Quelques pages muettes pour une séquence tellement simple mais qui, pourtant, garde une grande part de mystère. Il y a quelques chose d'irréel dans ce récit. Personnage sans passé, Jésuite Joe ne semble pas plus avoir d'avenir. Tous les personnages de Pratt, même les plus sombres, poursuivent un but, un rêve, une quête. Leurs actes, aussi cruels soient-ils, trouvent toujours une justification. Même lorsque Cush abat Stella dans "les scorpions du desert", cet acte, aussi incompréhensible puisse-t-il paraître a Koinski, s'imposait pour l'impitoyable Cush. A l'inverse, Jésuite Joe ne semble poursuivre aucun but. Il erre dans les étendues glacées du Canada. Mais existe-t-il vraiment ? Notez qu'il ne se reflète pas dans l'eau. Est-ce un hasard ?
Ces 2 cases illustrent également la manière dont Pratt joue des ellipses dans cette histoire. Jésuite Joe descend la rivière en canoë. Première case, descente paisible, puis gros plan, ou apparaît encore la pagaie, et le bruit d'un tambour. Combien de temps s'est-il passe entre la première et la seconde case ? Quelques minutes ? Quelques jours ? Pratt semble s'amuser de ce rapport au temps, laissant les évènement s'enchaîner sans transition aucune. Sur quelle durée l'errance de Joe s'étale-t-elle ? Si ce n'est le brusque passage de l'automne a l'hiver, Pratt ne livre aucune indication. De tout façon, un personnage sans passe ni avenir ne peut vivre qu'un éternel présent. A quoi bon perdre son temps a tenter de le représenter ? Pratt choisit donc de dilater le temps jusqu'à l'immobilité, sans pour autant nuire a la continuité. Du très grand art !
Et si Joe se situe hors du temps, il semble aussi se situer également hors de tous repères moraux. Les diverses rencontres qui jalonnent ce récit sont autant d'exemples de son étrange éthique. Il sauve un enfant enlevé par les Cree, mais quand il croise son père, il feint de ne pas être au courant. Selon lui, si les parents se sont laisse enlever leur enfant, c'est qu'ils ne le méritaient pas. Lors de sa rencontre avec le père Jobert, Jésuite Joe déclare "Tu nous racontais qu'il fallait souffrir pour mériter le Paradis. Moi je n'ai jamais réussi a souffrir, par contre j'ai fait souffrir les autres". Et de s'enquérir si Jobert a assez connu cette souffrance qu'il prêche depuis tant d'années. Finalement, Joe poursuit peut-être un but, lui aussi. Trouver SA quête, celle qui donnera un sens a sa vie.
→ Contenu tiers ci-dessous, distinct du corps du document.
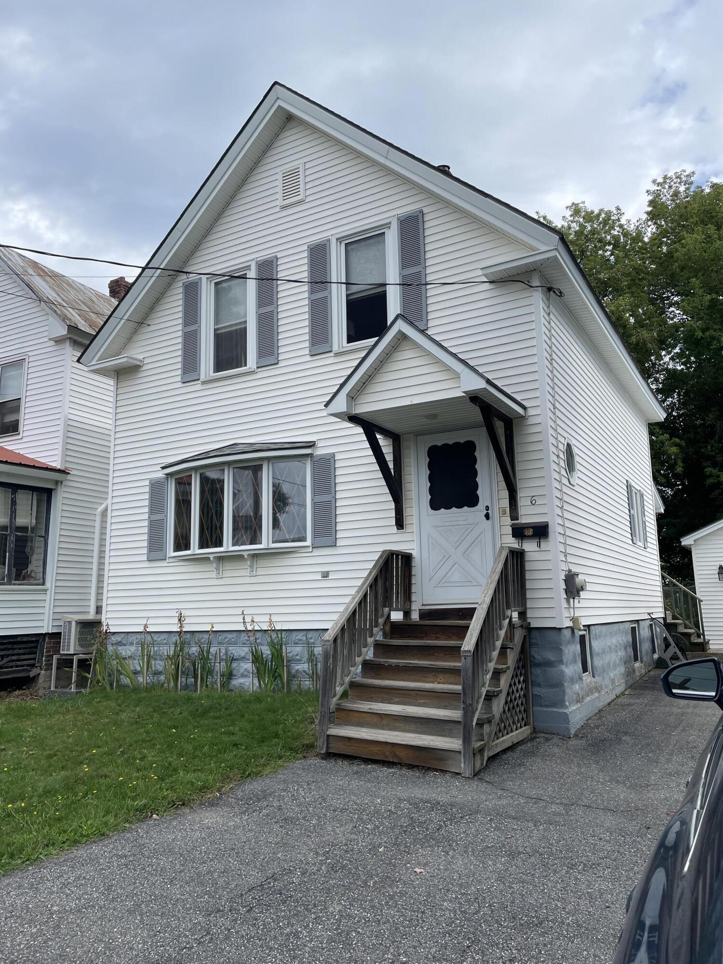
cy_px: 482
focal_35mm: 26
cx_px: 362
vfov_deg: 67.3
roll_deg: +0.5
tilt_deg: +12.5
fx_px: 724
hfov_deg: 53.1
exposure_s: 1/2506
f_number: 1.6
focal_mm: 4.2
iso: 32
Quête nihiliste, entre la beauté suggérée des plaines canadiennes et les actes de sauvagerie qui émaillent le récit, Jésuite Joe laisse une impression durable et se détache étrangement du corpus prattien. La conclusion de récit, en forme de fausse sortie, n'y est probablement pas étrangère. Quel est ce craquement lugubre ? Nous ne le saurons jamais.